*** Block opens ***

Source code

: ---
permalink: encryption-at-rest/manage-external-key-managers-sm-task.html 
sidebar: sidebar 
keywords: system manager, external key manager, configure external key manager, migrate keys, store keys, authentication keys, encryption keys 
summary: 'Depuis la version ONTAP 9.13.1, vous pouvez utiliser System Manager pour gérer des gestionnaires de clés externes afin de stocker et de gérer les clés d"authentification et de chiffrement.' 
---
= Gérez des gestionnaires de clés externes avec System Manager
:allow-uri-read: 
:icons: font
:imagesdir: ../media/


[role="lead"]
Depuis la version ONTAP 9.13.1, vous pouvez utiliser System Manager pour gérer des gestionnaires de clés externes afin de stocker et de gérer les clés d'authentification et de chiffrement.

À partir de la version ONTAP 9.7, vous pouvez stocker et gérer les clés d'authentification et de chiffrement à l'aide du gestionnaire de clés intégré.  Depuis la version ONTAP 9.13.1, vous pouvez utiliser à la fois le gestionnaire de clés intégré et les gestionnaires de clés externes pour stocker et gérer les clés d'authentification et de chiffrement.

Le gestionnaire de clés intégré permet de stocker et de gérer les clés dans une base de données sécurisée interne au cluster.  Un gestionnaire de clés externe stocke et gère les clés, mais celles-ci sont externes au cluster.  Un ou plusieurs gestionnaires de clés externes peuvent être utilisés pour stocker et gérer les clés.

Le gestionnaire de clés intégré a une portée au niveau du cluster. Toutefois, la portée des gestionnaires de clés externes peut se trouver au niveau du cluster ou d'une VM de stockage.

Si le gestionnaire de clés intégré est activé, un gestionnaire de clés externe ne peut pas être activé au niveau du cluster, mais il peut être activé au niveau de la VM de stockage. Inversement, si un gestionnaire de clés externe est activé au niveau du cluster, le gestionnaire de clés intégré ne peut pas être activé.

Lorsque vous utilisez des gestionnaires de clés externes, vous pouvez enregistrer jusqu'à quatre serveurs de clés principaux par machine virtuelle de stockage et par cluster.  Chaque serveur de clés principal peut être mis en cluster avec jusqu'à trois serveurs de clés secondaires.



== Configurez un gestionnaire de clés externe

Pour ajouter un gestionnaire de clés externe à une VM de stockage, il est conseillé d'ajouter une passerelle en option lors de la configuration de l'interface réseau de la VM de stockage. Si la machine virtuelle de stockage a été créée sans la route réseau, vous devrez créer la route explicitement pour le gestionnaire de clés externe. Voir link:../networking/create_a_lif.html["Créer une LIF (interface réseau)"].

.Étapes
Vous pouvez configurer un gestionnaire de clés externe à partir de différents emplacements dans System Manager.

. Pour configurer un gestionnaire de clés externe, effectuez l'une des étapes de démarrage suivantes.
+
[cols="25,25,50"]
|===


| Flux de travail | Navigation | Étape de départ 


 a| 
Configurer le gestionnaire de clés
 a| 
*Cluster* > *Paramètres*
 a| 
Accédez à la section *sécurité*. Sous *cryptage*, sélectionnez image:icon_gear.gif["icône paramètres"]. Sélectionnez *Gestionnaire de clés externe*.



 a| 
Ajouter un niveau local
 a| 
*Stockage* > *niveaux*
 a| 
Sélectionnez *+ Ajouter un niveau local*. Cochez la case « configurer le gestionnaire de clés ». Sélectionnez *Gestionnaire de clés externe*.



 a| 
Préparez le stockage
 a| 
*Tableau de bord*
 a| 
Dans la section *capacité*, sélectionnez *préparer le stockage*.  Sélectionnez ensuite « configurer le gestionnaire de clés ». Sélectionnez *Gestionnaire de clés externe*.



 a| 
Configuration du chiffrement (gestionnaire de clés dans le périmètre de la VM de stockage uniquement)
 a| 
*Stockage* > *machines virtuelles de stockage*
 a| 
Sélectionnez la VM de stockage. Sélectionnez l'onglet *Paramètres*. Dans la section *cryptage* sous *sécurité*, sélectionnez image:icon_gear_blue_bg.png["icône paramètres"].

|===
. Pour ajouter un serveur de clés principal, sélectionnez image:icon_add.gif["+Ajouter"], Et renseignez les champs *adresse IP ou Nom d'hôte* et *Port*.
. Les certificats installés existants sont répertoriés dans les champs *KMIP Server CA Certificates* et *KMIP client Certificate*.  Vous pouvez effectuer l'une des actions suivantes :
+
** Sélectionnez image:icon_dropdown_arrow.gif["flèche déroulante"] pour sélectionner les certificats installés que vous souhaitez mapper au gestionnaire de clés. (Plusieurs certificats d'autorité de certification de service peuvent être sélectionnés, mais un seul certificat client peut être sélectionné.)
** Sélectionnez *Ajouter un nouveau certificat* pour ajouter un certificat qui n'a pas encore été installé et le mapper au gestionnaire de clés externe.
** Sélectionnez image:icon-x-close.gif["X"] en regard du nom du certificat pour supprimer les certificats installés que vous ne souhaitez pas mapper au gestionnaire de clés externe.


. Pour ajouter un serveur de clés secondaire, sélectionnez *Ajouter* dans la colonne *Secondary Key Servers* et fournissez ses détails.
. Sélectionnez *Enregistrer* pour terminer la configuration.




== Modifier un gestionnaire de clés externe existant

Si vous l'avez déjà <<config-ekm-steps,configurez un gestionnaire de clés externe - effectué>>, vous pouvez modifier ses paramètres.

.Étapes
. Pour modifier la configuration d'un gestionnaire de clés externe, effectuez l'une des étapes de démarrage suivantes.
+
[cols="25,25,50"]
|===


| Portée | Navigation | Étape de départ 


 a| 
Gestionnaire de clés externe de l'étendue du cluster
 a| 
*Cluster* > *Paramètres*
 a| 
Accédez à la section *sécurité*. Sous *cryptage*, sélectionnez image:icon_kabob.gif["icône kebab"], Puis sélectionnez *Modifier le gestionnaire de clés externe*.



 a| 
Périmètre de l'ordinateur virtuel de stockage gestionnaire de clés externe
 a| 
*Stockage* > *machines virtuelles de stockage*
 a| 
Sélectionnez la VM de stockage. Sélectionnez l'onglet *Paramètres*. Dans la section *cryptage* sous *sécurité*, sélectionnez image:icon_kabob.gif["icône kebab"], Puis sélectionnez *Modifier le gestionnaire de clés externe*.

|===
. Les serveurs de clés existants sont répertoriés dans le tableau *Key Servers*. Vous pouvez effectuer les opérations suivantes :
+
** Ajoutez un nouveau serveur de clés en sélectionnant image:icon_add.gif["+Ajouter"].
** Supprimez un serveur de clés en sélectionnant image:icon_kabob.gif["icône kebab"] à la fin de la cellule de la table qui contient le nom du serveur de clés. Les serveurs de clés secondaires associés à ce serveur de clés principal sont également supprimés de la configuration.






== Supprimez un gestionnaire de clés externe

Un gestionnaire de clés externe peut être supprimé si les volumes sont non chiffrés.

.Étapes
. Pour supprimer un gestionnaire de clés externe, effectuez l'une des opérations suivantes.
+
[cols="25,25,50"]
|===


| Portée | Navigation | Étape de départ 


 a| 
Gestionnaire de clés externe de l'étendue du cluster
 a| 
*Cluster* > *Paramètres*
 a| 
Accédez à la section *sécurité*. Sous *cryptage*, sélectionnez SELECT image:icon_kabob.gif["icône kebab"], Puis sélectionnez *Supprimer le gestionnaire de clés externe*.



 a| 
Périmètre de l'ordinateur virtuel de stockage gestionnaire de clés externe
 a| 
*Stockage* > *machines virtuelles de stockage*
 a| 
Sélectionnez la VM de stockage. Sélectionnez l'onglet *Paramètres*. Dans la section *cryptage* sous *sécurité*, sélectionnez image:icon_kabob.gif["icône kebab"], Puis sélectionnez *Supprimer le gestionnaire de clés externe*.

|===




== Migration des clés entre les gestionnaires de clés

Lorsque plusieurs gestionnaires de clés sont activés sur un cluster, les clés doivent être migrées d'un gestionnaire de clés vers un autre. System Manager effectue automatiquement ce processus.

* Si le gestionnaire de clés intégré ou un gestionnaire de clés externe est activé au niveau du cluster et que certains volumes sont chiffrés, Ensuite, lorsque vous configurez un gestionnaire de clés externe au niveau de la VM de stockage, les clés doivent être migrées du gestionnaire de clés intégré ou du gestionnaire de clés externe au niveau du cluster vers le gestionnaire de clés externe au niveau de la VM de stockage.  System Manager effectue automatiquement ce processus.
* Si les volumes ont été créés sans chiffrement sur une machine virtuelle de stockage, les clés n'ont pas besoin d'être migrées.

*** Block closes ***

*What is needed*. Bring together all lines of the entries above in which the string "Supprimez" occurs.

*Solved exercise*.
** Supprimez un serveur de clés en sélectionnant image:icon_kabob.gif["icône kebab"] à la fin de la cellule de la table qui contient le nom du serveur de clés. Les serveurs de clés secondaires associés à ce serveur de clés principal sont également supprimés de la configuration.
== Supprimez un gestionnaire de clés externe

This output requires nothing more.